J’accepte ses propositions. Il demande soudain :


-« Combien as-tu d’argent, petit ?

-Je ne sais pas, pourquoi ? »


Il semble étonné.


-« Tu ne sais pas compter ?

-Si, bien sûr ! Mon père m’avait appris, pour emmagasiner assez de nourriture pour l’hiver, parce que la chasse est plus dure à ce moment là. Je sais compter jusqu’à trois par trois jusqu’à beaucoup !

-Compte ton argent alors ! »


Voulant prouver mon savoir, je sors l’argent qu’il m’a donné.


-« J’ai onze.

-Non ! »


Je lui montre mes onze pièces avec un air de défi.


-« Regarde : sur celle-là tu as cinq, sur ces quatre là tu as deux et les six autres tu as un. Maintenant calcule : 5, 2, 2, 2, 2 et six un. »


Mon père m’avait appris à compter et à additionner les têtes de bêtes sur mes doigts.


-« Ca fait 19 !

-Exact, 19 deneraii. »


C’est l’heure de s’en aller. Les caravanes se remettent en route. Lorsque les bœufs sont sur le chemin, le colosse m’envoie une bourse pleine.

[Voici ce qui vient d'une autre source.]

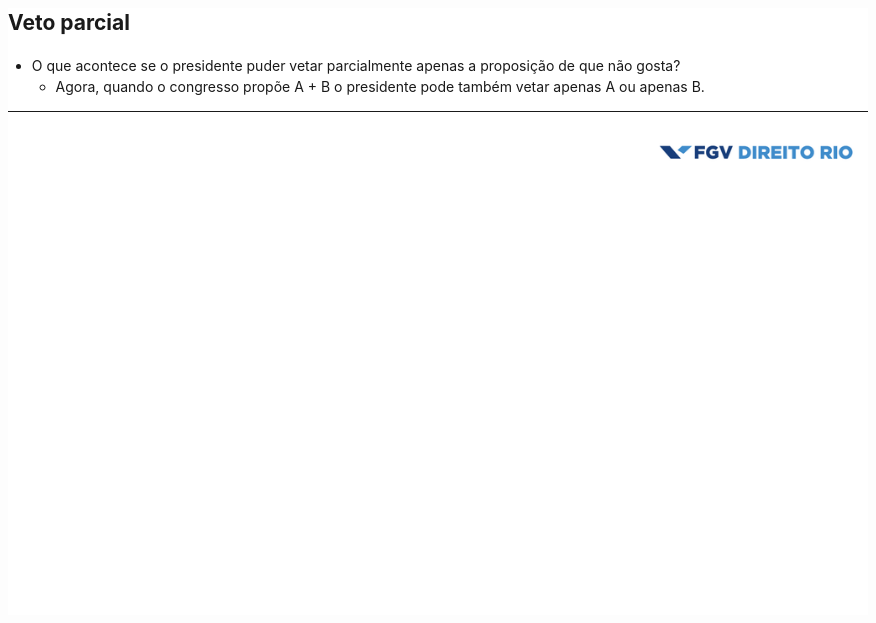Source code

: 
## Veto parcial
* O que acontece se o presidente puder vetar parcialmente apenas a proposição de que não gosta?
  * Agora, quando o congresso propõe A + B o presidente pode também vetar apenas A ou apenas B.

---

![bg](nofooter_bg.png)

<div style="margin: auto;">

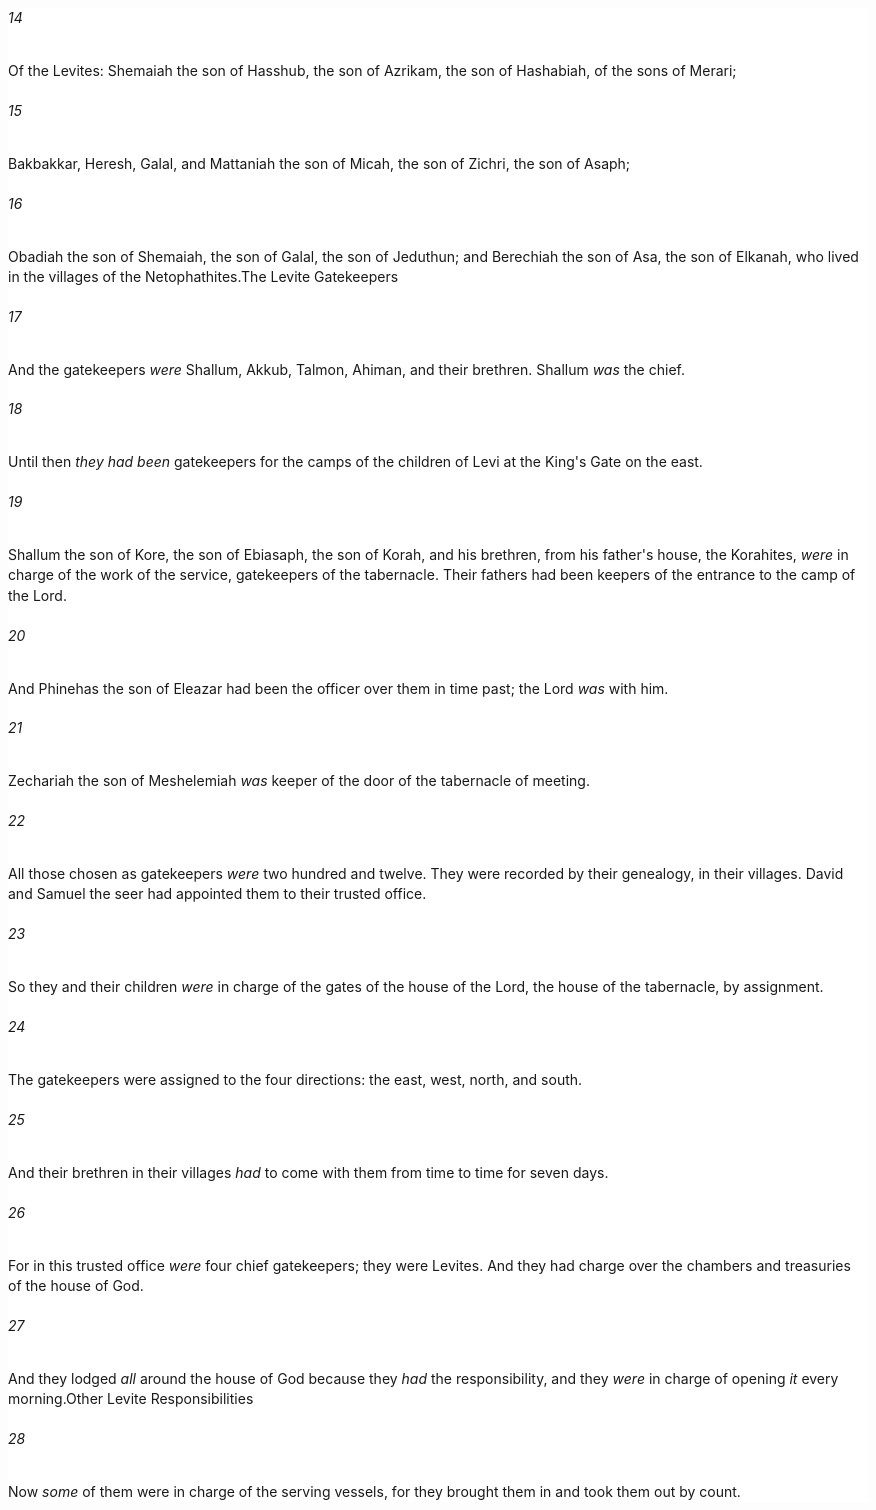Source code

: ###### 14 
Of the Levites: Shemaiah the son of Hasshub, the son of Azrikam, the son of Hashabiah, of the sons of Merari; 

###### 15 
Bakbakkar, Heresh, Galal, and Mattaniah the son of Micah, the son of Zichri, the son of Asaph; 

###### 16 
Obadiah the son of Shemaiah, the son of Galal, the son of Jeduthun; and Berechiah the son of Asa, the son of Elkanah, who lived in the villages of the Netophathites.The Levite Gatekeepers 

###### 17 
And the gatekeepers _were_ Shallum, Akkub, Talmon, Ahiman, and their brethren. Shallum _was_ the chief. 

###### 18 
Until then _they had been_ gatekeepers for the camps of the children of Levi at the King's Gate on the east. 

###### 19 
Shallum the son of Kore, the son of Ebiasaph, the son of Korah, and his brethren, from his father's house, the Korahites, _were_ in charge of the work of the service, gatekeepers of the tabernacle. Their fathers had been keepers of the entrance to the camp of the Lord. 

###### 20 
And Phinehas the son of Eleazar had been the officer over them in time past; the Lord _was_ with him. 

###### 21 
Zechariah the son of Meshelemiah _was_ keeper of the door of the tabernacle of meeting. 

###### 22 
All those chosen as gatekeepers _were_ two hundred and twelve. They were recorded by their genealogy, in their villages. David and Samuel the seer had appointed them to their trusted office. 

###### 23 
So they and their children _were_ in charge of the gates of the house of the Lord, the house of the tabernacle, by assignment. 

###### 24 
The gatekeepers were assigned to the four directions: the east, west, north, and south. 

###### 25 
And their brethren in their villages _had_ to come with them from time to time for seven days. 

###### 26 
For in this trusted office _were_ four chief gatekeepers; they were Levites. And they had charge over the chambers and treasuries of the house of God. 

###### 27 
And they lodged _all_ around the house of God because they _had_ the responsibility, and they _were_ in charge of opening _it_ every morning.Other Levite Responsibilities 

###### 28 
Now _some_ of them were in charge of the serving vessels, for they brought them in and took them out by count. 
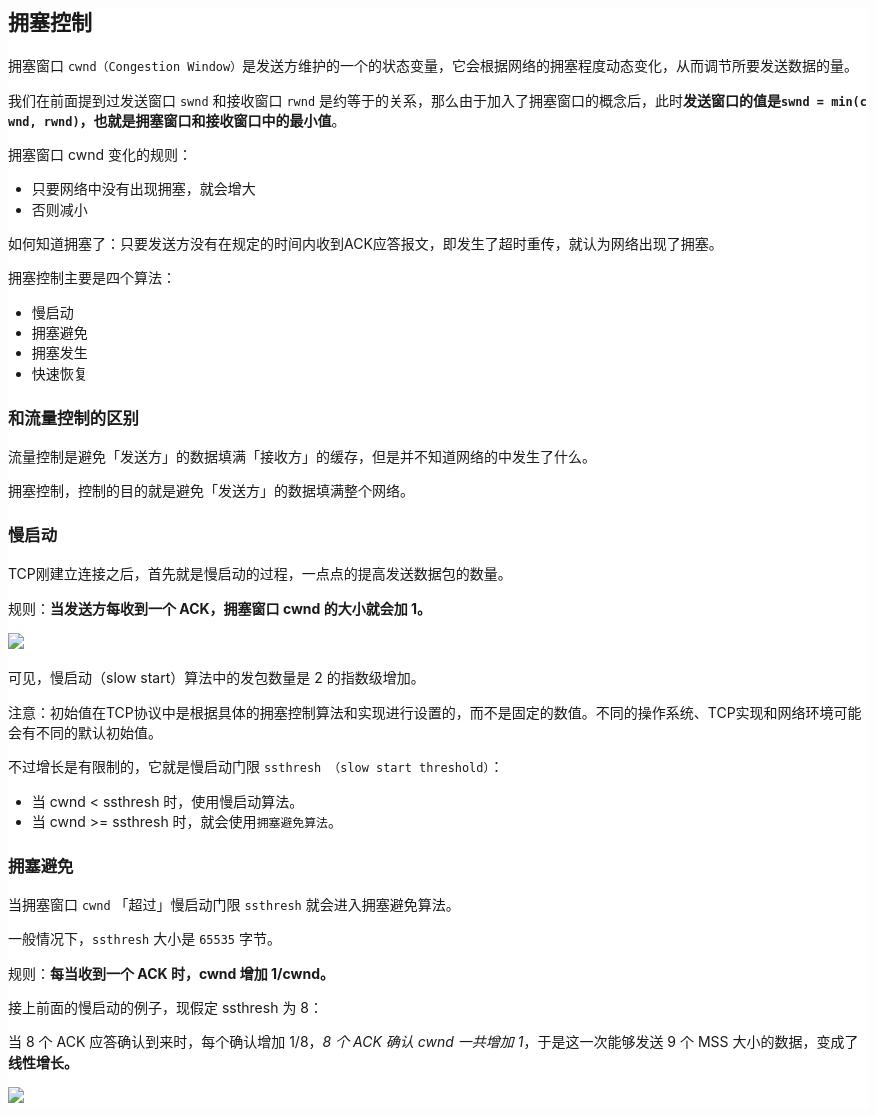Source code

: ## 拥塞控制

拥塞窗口 `cwnd（Congestion Window）`是发送方维护的一个的状态变量，它会根据网络的拥塞程度动态变化，从而调节所要发送数据的量。

我们在前面提到过发送窗口 `swnd` 和接收窗口 `rwnd` 是约等于的关系，那么由于加入了拥塞窗口的概念后，此时**发送窗口的值是`swnd = min(cwnd, rwnd)`，也就是拥塞窗口和接收窗口中的最小值**。

拥塞窗口 cwnd 变化的规则：

- 只要网络中没有出现拥塞，就会增大
- 否则减小

如何知道拥塞了：只要发送方没有在规定的时间内收到ACK应答报文，即发生了超时重传，就认为网络出现了拥塞。

拥塞控制主要是四个算法：

- 慢启动
- 拥塞避免
- 拥塞发生
- 快速恢复

### 和流量控制的区别

流量控制是避免「发送方」的数据填满「接收方」的缓存，但是并不知道网络的中发生了什么。

拥塞控制，控制的目的就是避免「发送方」的数据填满整个网络。

### 慢启动

TCP刚建立连接之后，首先就是慢启动的过程，一点点的提高发送数据包的数量。

规则：**当发送方每收到一个 ACK，拥塞窗口 cwnd 的大小就会加 1。**

![](https://cdn.xiaolincoding.com/gh/xiaolincoder/ImageHost2/%E8%AE%A1%E7%AE%97%E6%9C%BA%E7%BD%91%E7%BB%9C/TCP-%E5%8F%AF%E9%9D%A0%E7%89%B9%E6%80%A7/27.jpg?image_process=watermark,text_5YWs5LyX5Y-377ya5bCP5p6XY29kaW5n,type_ZnpsdHpoaw,x_10,y_10,g_se,size_20,color_0000CD,t_70,fill_0)

可见，慢启动（slow start）算法中的发包数量是 2 的指数级增加。

注意：初始值在TCP协议中是根据具体的拥塞控制算法和实现进行设置的，而不是固定的数值。不同的操作系统、TCP实现和网络环境可能会有不同的默认初始值。

不过增长是有限制的，它就是慢启动门限 `ssthresh （slow start threshold）`：

- 当 cwnd < ssthresh 时，使用慢启动算法。
- 当 cwnd >= ssthresh 时，就会使用`拥塞避免算法`。

### 拥塞避免

当拥塞窗口 `cwnd` 「超过」慢启动门限 `ssthresh` 就会进入拥塞避免算法。

一般情况下，`ssthresh` 大小是 `65535` 字节。

规则：**每当收到一个 ACK 时，cwnd 增加 1/cwnd。**

接上前面的慢启动的例子，现假定 ssthresh 为 8：

当 8 个 ACK 应答确认到来时，每个确认增加 1/8，*8 个 ACK 确认 cwnd 一共增加 1*，于是这一次能够发送 9 个 MSS 大小的数据，变成了**线性增长。**

![](https://cdn.xiaolincoding.com/gh/xiaolincoder/ImageHost2/%E8%AE%A1%E7%AE%97%E6%9C%BA%E7%BD%91%E7%BB%9C/TCP-%E5%8F%AF%E9%9D%A0%E7%89%B9%E6%80%A7/28.jpg?image_process=watermark,text_5YWs5LyX5Y-377ya5bCP5p6XY29kaW5n,type_ZnpsdHpoaw,x_10,y_10,g_se,size_20,color_0000CD,t_70,fill_0)
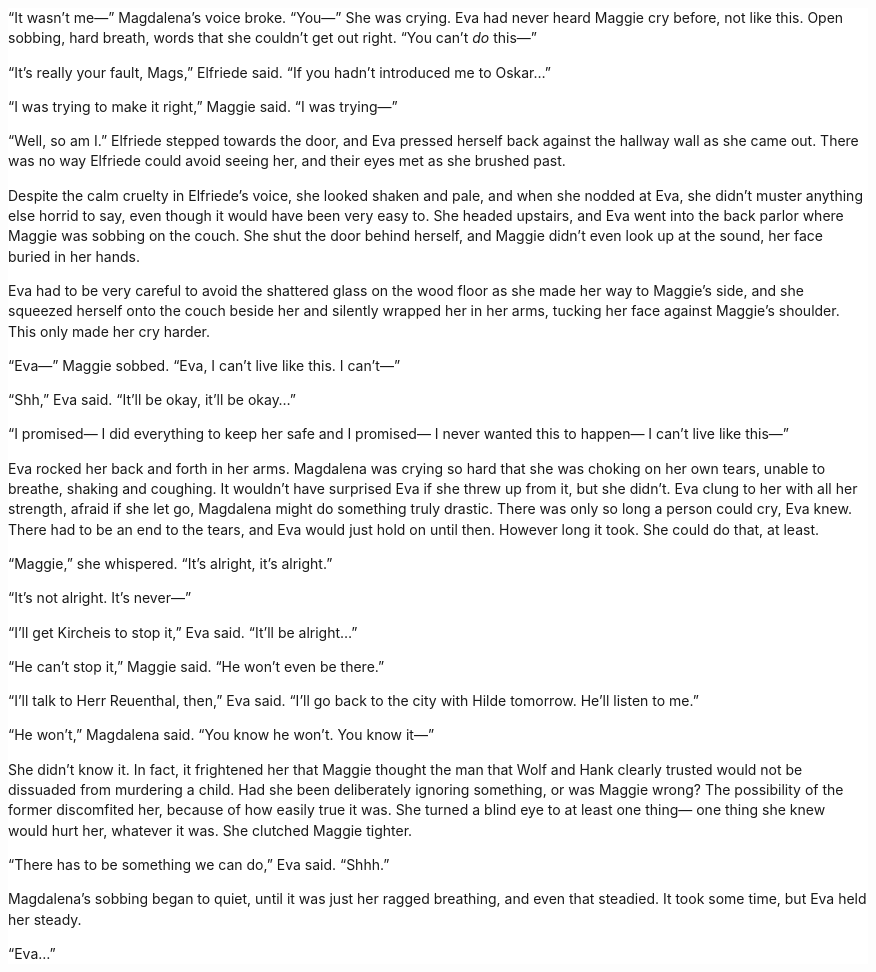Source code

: “It wasn’t me—” Magdalena’s voice broke. “You—” She was crying. Eva had never heard Maggie cry before, not like this. Open sobbing, hard breath, words that she couldn’t get out right. “You can’t *do* this—”

“It’s really your fault, Mags,” Elfriede said. “If you hadn’t introduced me to Oskar…”

“I was trying to make it right,” Maggie said. “I was trying—”

“Well, so am I.” Elfriede stepped towards the door, and Eva pressed herself back against the hallway wall as she came out. There was no way Elfriede could avoid seeing her, and their eyes met as she brushed past.

Despite the calm cruelty in Elfriede’s voice, she looked shaken and pale, and when she nodded at Eva, she didn’t muster anything else horrid to say, even though it would have been very easy to. She headed upstairs, and Eva went into the back parlor where Maggie was sobbing on the couch. She shut the door behind herself, and Maggie didn’t even look up at the sound, her face buried in her hands.

Eva had to be very careful to avoid the shattered glass on the wood floor as she made her way to Maggie’s side, and she squeezed herself onto the couch beside her and silently wrapped her in her arms, tucking her face against Maggie’s shoulder. This only made her cry harder. 

“Eva—” Maggie sobbed. “Eva, I can’t live like this. I can’t—”

“Shh,” Eva said. “It’ll be okay, it’ll be okay…”

“I promised— I did everything to keep her safe and I promised— I never wanted this to happen— I can’t live like this—”

Eva rocked her back and forth in her arms. Magdalena was crying so hard that she was choking on her own tears, unable to breathe, shaking and coughing. It wouldn’t have surprised Eva if she threw up from it, but she didn’t. Eva clung to her with all her strength, afraid if she let go, Magdalena might do something truly drastic. There was only so long a person could cry, Eva knew. There had to be an end to the tears, and Eva would just hold on until then. However long it took. She could do that, at least.

“Maggie,” she whispered. “It’s alright, it’s alright.”

“It’s not alright. It’s never—”

“I’ll get Kircheis to stop it,” Eva said. “It’ll be alright…”

“He can’t stop it,” Maggie said. “He won’t even be there.”

“I’ll talk to Herr Reuenthal, then,” Eva said. “I’ll go back to the city with Hilde tomorrow. He’ll listen to me.”

“He won’t,” Magdalena said. “You know he won’t. You know it—”

She didn’t know it. In fact, it frightened her that Maggie thought the man that Wolf and Hank clearly trusted would not be dissuaded from murdering a child. Had she been deliberately ignoring something, or was Maggie wrong? The possibility of the former discomfited her, because of how easily true it was. She turned a blind eye to at least one thing— one thing she knew would hurt her, whatever it was. She clutched Maggie tighter.

“There has to be something we can do,” Eva said. “Shhh.”

Magdalena’s sobbing began to quiet, until it was just her ragged breathing, and even that steadied. It took some time, but Eva held her steady. 

“Eva…”
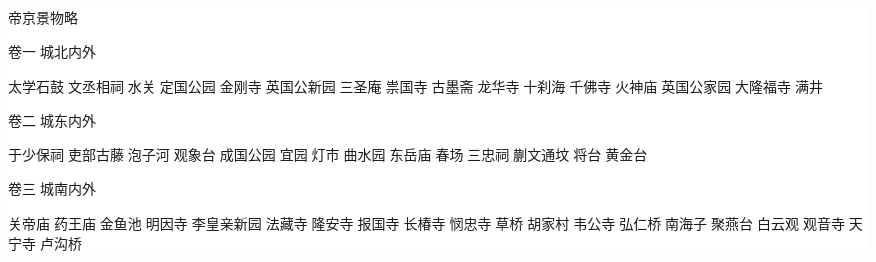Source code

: 帝京景物略

卷一 城北内外

太学石鼓
   文丞相祠
   水关
   定国公园
   金刚寺
   英国公新园
   三圣庵
   祟国寺
   古墨斋
   龙华寺
   十刹海
   千佛寺
   火神庙
   英国公家园
   大隆福寺
   满井

卷二 城东内外

于少保祠
   吏部古藤
   泡子河
  观象台 成国公园
    宜园
    灯市
    曲水园
    东岳庙
    春场
    三忠祠
    蒯文通坟
    将台
    黄金台

卷三 城南内外

关帝庙
   药王庙
   金鱼池
   明因寺
   李皇亲新园
   法藏寺
   隆安寺
   报国寺
   长椿寺
   悯忠寺
   草桥
   胡家村
   韦公寺
   弘仁桥
   南海子
   聚燕台
   白云观
   观音寺
   天宁寺
   卢沟桥
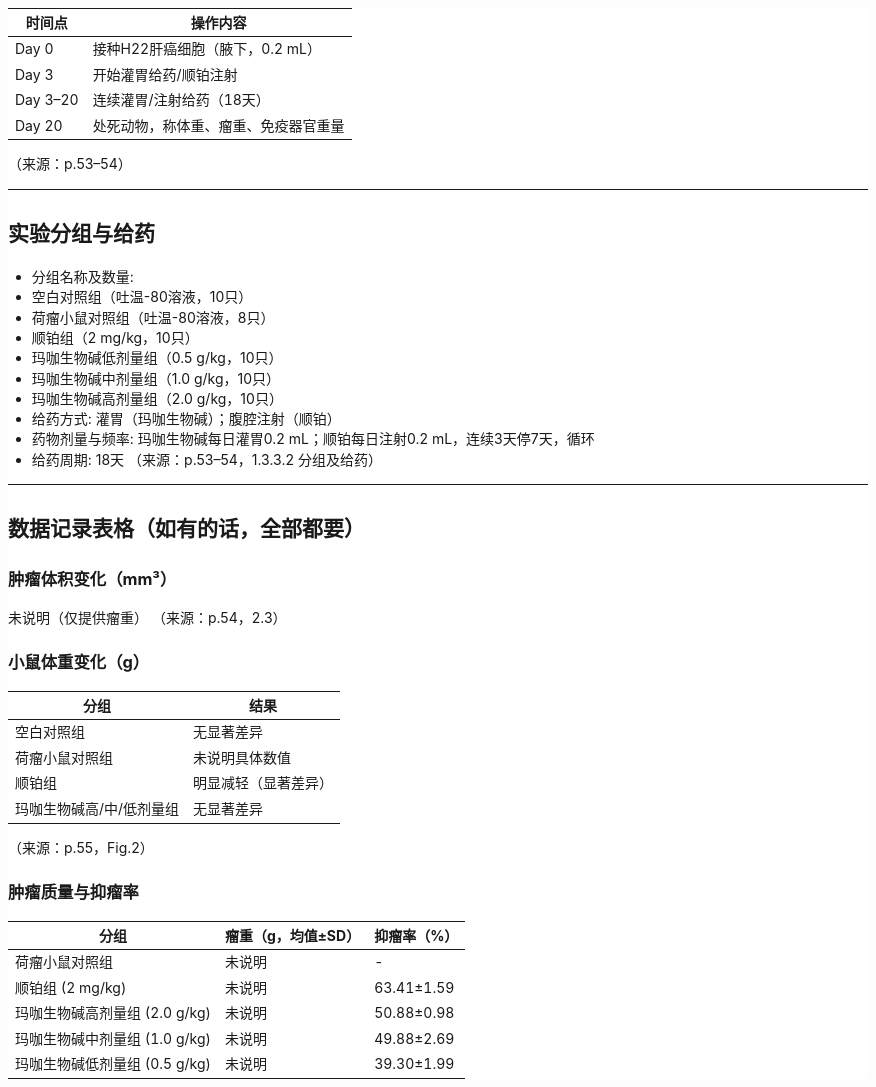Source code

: | 时间点 | 操作内容 |
|--------|--------------------|
| Day 0 | 接种H22肝癌细胞（腋下，0.2 mL） |
| Day 3 | 开始灌胃给药/顺铂注射 |
| Day 3–20 | 连续灌胃/注射给药（18天） |
| Day 20 | 处死动物，称体重、瘤重、免疫器官重量 |

（来源：p.53–54）

---

## 实验分组与给药
- 分组名称及数量:
- 空白对照组（吐温-80溶液，10只）
- 荷瘤小鼠对照组（吐温-80溶液，8只）
- 顺铂组（2 mg/kg，10只）
- 玛咖生物碱低剂量组（0.5 g/kg，10只）
- 玛咖生物碱中剂量组（1.0 g/kg，10只）
- 玛咖生物碱高剂量组（2.0 g/kg，10只）
- 给药方式: 灌胃（玛咖生物碱）；腹腔注射（顺铂）
- 药物剂量与频率: 玛咖生物碱每日灌胃0.2 mL；顺铂每日注射0.2 mL，连续3天停7天，循环
- 给药周期: 18天
（来源：p.53–54，1.3.3.2 分组及给药）

---

## 数据记录表格（如有的话，全部都要）

### 肿瘤体积变化（mm³）
未说明（仅提供瘤重）
（来源：p.54，2.3）

### 小鼠体重变化（g）

| 分组 | 结果 |
|------|------|
| 空白对照组 | 无显著差异 |
| 荷瘤小鼠对照组 | 未说明具体数值 |
| 顺铂组 | 明显减轻（显著差异） |
| 玛咖生物碱高/中/低剂量组 | 无显著差异 |

（来源：p.55，Fig.2）

### 肿瘤质量与抑瘤率

| 分组 | 瘤重（g，均值±SD） | 抑瘤率（%） |
|------|---------------------|--------------|
| 荷瘤小鼠对照组 | 未说明 | - |
| 顺铂组 (2 mg/kg) | 未说明 | 63.41±1.59 |
| 玛咖生物碱高剂量组 (2.0 g/kg) | 未说明 | 50.88±0.98 |
| 玛咖生物碱中剂量组 (1.0 g/kg) | 未说明 | 49.88±2.69 |
| 玛咖生物碱低剂量组 (0.5 g/kg) | 未说明 | 39.30±1.99 |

-« Compte ce qu’il y a là dedans ! »


J’ouvre le petit sac. Une centaine de pièce d’argent tombent sur le lit. Je commence les additions, mais je m’embrouille. Je recommence, mais à chaque fois c’est la même chose, je finis par me perdre. J’en viens à ne plus avoir de patience. Il faut dire que ça fait bientôt une heure que j’y suis dessus. Je lui donne des nombres au hasard, mais ce ne sont évidemment jamais les bons. Il rit, je m’énerve. Il s’approche alors de moi et sort de sous son lit une sorte de harpe carrée à perles.


-« Ceci jeune homme, est une machine à calculer. Elle fut celle de mon père avant d’être la mienne. »


Il m’explique son fonctionnement pendant deux heures, mais je finis par comprendre. Après cela, en un quart d’heure, j’arrive enfin à donner le montant de la bourse. Il y en a 392.


-« 392 quoi ? »


Je ne me souviens plus.


-« Deneraii, imbécile ! On se demande ce qui arrive à rentrer dans ce crâne vide ! »


Je ris. Pendant toute la matinée, je venais de lui faire répéter toujours la même chose. Il avait de quoi être énervé ! Je reprends mon sérieux. Il a sûrement fait tout ça pour que je reste avec lui, pour que je devienne marchand. Je suis pourtant décidé à partir. Je vais quand même m’asseoir à coté de lui. Il me donne le fouet et les rênes. Je sens à travers la force paisible des puissants animaux. Horus vient aussi me tenir compagnie. Lui aussi, je vais avoir du mal à le quitter ! Tous deux s’endorment à mes cotés.